• Document text:
..............................

In 2010, while living in Vermont, I often examined nest-boxes being used by various pairs of birds—house wrens, great crested flycatchers, European starlings, black-capped chickadees, and tree swallows. The swallows had won out over a pair of chickadees in a contest for the same box, and they furnished the nest with white feathers but, curiously, did so only after
their eggs had been laid—not before, as per usual avian protocol.
The female began incubating her six eggs on May 28, 2010, and the nest eventually contained 110 white feathers. The eggs hatched on June 8, and by the 24th the young were feathered out in their ash-gray garb. At that point the nestlings were clambering up from the bottom of the nest to perch, one at a time, in the nest-box entrance hole. There they intercepted each parent as it brought food, fluttering up to its offspring, sometimes hardly stopping. The adult bird simply passed off the food while on the wing.
As this was going on, the adult swallows ignored me and Hugo, my yellow Labrador mutt. But on June 26, they suddenly became noisy and started to dive at Hugo and me, and even made a pass at a kingbird that was pulling threads out of a now-empty oriole nest in the neighboring tall black-cherry tree. When a blue jay landed in the cherry tree near the nest-box, one of the swallows dived at it while noisily chattering an alarm.

..............................

• Excerpted records:
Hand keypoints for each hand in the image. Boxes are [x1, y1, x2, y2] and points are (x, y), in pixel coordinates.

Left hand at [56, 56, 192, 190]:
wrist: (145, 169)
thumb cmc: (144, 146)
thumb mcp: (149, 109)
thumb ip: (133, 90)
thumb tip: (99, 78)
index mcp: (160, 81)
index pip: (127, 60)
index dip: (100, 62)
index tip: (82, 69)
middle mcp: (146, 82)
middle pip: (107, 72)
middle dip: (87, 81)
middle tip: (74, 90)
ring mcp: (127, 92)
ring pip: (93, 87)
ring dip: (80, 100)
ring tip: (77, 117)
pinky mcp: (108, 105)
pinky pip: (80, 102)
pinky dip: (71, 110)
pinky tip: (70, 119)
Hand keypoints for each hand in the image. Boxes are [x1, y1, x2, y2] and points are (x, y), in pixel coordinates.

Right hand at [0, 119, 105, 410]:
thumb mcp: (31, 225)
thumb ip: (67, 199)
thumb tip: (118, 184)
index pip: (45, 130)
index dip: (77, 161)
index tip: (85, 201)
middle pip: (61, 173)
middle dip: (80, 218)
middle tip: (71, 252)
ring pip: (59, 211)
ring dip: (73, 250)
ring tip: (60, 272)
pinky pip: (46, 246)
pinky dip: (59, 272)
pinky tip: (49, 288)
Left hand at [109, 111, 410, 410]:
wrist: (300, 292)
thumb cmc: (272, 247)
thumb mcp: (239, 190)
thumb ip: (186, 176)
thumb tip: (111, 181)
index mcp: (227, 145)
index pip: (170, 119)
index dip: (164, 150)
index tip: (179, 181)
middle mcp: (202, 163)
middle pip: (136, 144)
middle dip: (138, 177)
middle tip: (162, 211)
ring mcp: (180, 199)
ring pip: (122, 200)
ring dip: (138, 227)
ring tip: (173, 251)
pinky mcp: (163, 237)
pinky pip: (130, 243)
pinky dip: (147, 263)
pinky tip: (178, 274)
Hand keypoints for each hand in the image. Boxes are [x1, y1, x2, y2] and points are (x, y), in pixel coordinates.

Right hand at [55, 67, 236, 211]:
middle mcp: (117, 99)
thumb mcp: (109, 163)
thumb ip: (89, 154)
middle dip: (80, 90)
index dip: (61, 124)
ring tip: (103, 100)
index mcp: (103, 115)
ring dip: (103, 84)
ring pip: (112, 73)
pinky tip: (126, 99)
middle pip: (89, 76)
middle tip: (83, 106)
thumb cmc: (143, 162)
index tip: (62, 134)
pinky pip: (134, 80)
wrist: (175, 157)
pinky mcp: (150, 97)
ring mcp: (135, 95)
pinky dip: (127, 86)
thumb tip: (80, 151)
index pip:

..............................

• Exercise set:
a) Answer these questions using the passage about the tree swallows in the nest-box. Put each answer on its own line and mark it (i), (ii) or (iii) to match.
(i) How many white feathers did the nest eventually contain?
(ii) On what date did the eggs hatch?
(iii) What was the kingbird pulling threads out of?
b) Carry on the passage about the tree swallows in the nest-box from its last sentence.

• Results for the exercise:
a)
(i) 110
(ii) June 8
(iii) A now-empty oriole nest in the neighboring tall black-cherry tree

b)
Then, for the first time, I saw the male take a short break from his usual nest-tending routine; he landed (twice) on the nest-box, his head and back feathers glistening greenish blue to black, depending on the angle of light. I had never seen one of the swallows stop to land there since after the eggs had been laid, but now both of them landed, and also hovered in front of the nest entrance, but without passing off food. This new behavior was puzzling because earlier, the two had consistently come singly and flown directly to and from the box entrance, always to deliver a meal.
Early the next day, the 27th, the baby leaning out of the nest-box was cheeping nonstop, and at 10:10 a.m. it leaned out and almost fell, but, fluttering hard, managed to hold on to the edge of the box by its feet. It tried to get back in, but another nestling had by then taken its place and was blocking the entrance, so, unable to hang on, the first baby fell straight down into the grass and weeds, a distance of two meters. It sat still there for a few minutes before clambering, with rapid flutters, back up into the vegetation. It then perched on the garden fence directly underneath the nest-box.
A Cooper’s hawk came out of the woods and perched in a tree nearby. It had, I suspected, been attracted by the baby swallows’ hunger cries—the continuous two-syllable chil-it calls, which had been increasing in volume. The baby swallow was a “sitting duck” that would, I thought, have been taken by now, had I not been near enough to discourage the hawk.
The pair of swallows then resumed flying to and from the box, but I had the impression they were feeding the babies less frequently. Could that really be true? To make sure, I needed numbers, and soon found they were making one trip, on average, every 3.5 minutes, which seemed about half as frequent as before. The baby that had fallen out of the nest continued meanwhile to call out like the others. It also preened, shook itself, and then to my surprise flew off in seemingly competent flight, landing in a nearby ash tree.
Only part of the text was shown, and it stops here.